In 1946, Rosalind moved to Paris to work as a researcher for Jacques Mering – a crystallographer who used X-ray diffraction to work out the arrangement of atoms in substances. Here she learnt many of the techniques that would aid her later discoveries.
Five years on, she was offered the role of research associate in King’s College London’s biophysics unit. Rosalind arrived while Maurice Wilkins, another senior scientist, was away. On his return, he made the assumption that this woman had been hired as his assistant. It was a bad start to what would become a very rocky relationship.
Despite the tense environment in the lab, Rosalind rose above and beyond the task, working alongside PhD student Raymond Gosling to produce high-resolution photographs of crystalline DNA fibres. The structure of DNA was a puzzle that Maurice and two of his friends – Francis Crick and James Watson – had been trying to piece together for years. But with a single photograph, simply labelled ‘Photo 51’, Rosalind and Raymond had cracked it.
Without her permission, Maurice took this photograph and showed it to Watson and Crick. It was the final piece in their puzzle – DNA was indeed a double helix. The trio published their findings, and in 1962 they were awarded the Nobel Prize in Medicine.
By a tragic twist of fate, Rosalind died of ovarian cancer four years previous to that. The doctors at the hospital she was treated at believed that prolonged exposure to X-rays was a possible cause of the disease. She had made the ultimate sacrifice for the sake of science, with no living reward.
The big idea – DNA
Rosalind used X-ray diffraction to analyse the physical structure of substances. This involves firing X-rays at them. When the X-ray hits the substance, the beam scatters, or ‘diffracts.’ Rosalind recorded the pattern created by this diffraction in order to discover how the material’s atoms were arranged. The molecular structure of DNA had been puzzling scientists for years. Rosalind found that by wetting DNA fibres, the resulting images were a lot clearer. One photograph, called Photo 51, showed two clear strands. This indicated a double-helical structure, explaining how cells pass on genetic information.
Five facts about Rosalind Franklin
Faking a death
Even during her experiments, Rosalind was unconvinced that DNA was helix-shaped, and even once sent her colleagues a notice commemorating the ‘death’ of helical DNA.

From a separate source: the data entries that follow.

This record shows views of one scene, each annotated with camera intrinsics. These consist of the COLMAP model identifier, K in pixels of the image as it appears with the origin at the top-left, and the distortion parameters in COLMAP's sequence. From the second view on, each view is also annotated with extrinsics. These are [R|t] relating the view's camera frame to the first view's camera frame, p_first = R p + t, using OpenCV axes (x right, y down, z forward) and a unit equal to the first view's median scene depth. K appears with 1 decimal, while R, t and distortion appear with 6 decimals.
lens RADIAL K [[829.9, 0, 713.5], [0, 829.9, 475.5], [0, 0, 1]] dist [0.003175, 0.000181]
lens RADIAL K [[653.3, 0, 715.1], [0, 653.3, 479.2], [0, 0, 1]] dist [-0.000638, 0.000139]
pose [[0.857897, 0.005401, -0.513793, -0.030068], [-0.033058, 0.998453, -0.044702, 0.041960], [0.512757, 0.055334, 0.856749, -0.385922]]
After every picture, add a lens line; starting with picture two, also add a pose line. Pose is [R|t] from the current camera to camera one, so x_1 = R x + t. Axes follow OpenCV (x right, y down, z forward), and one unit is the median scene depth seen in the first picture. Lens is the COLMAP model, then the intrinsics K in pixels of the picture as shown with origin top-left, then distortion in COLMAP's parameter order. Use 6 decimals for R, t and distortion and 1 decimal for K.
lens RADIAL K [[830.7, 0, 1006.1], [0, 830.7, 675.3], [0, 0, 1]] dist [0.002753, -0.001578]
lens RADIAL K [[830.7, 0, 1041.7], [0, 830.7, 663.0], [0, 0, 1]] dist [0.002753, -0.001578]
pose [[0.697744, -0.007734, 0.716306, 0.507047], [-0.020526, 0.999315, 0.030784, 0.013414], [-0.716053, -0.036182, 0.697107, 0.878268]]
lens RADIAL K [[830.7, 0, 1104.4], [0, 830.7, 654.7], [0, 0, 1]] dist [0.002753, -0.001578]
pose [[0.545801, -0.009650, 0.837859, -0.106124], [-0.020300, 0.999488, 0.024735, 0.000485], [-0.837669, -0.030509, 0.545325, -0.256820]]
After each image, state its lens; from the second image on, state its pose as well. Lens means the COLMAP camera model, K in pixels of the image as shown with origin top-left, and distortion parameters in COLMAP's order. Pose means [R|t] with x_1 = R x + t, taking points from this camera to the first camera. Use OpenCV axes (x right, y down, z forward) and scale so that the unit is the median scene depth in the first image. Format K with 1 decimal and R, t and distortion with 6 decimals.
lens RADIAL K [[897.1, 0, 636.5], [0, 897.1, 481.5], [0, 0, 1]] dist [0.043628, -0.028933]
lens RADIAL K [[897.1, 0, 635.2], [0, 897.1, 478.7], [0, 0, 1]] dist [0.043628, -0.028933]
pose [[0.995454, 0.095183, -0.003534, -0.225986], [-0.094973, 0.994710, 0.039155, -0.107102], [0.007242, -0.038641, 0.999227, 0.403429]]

In addition to her work with DNA molecules, Rosalind also carried out pioneering research into the tobacco mosaic and polio viruses.
Girl power gone sour
Sexism was rife at King’s College, where even Rosalind was accused of discriminating against women. In a letter to her parents, she allegedly referred to one lecturer as “very good, though female.”
Not giving up
Rosalind tirelessly continued to work throughout her cancer treatment and was even given a promotion during the process.
Many people argue that the Nobel Prize should also have been awarded to Rosalind. But when the list of nominees was released 50 years later, it was revealed that, remarkably enough, she hadn’t even been nominated.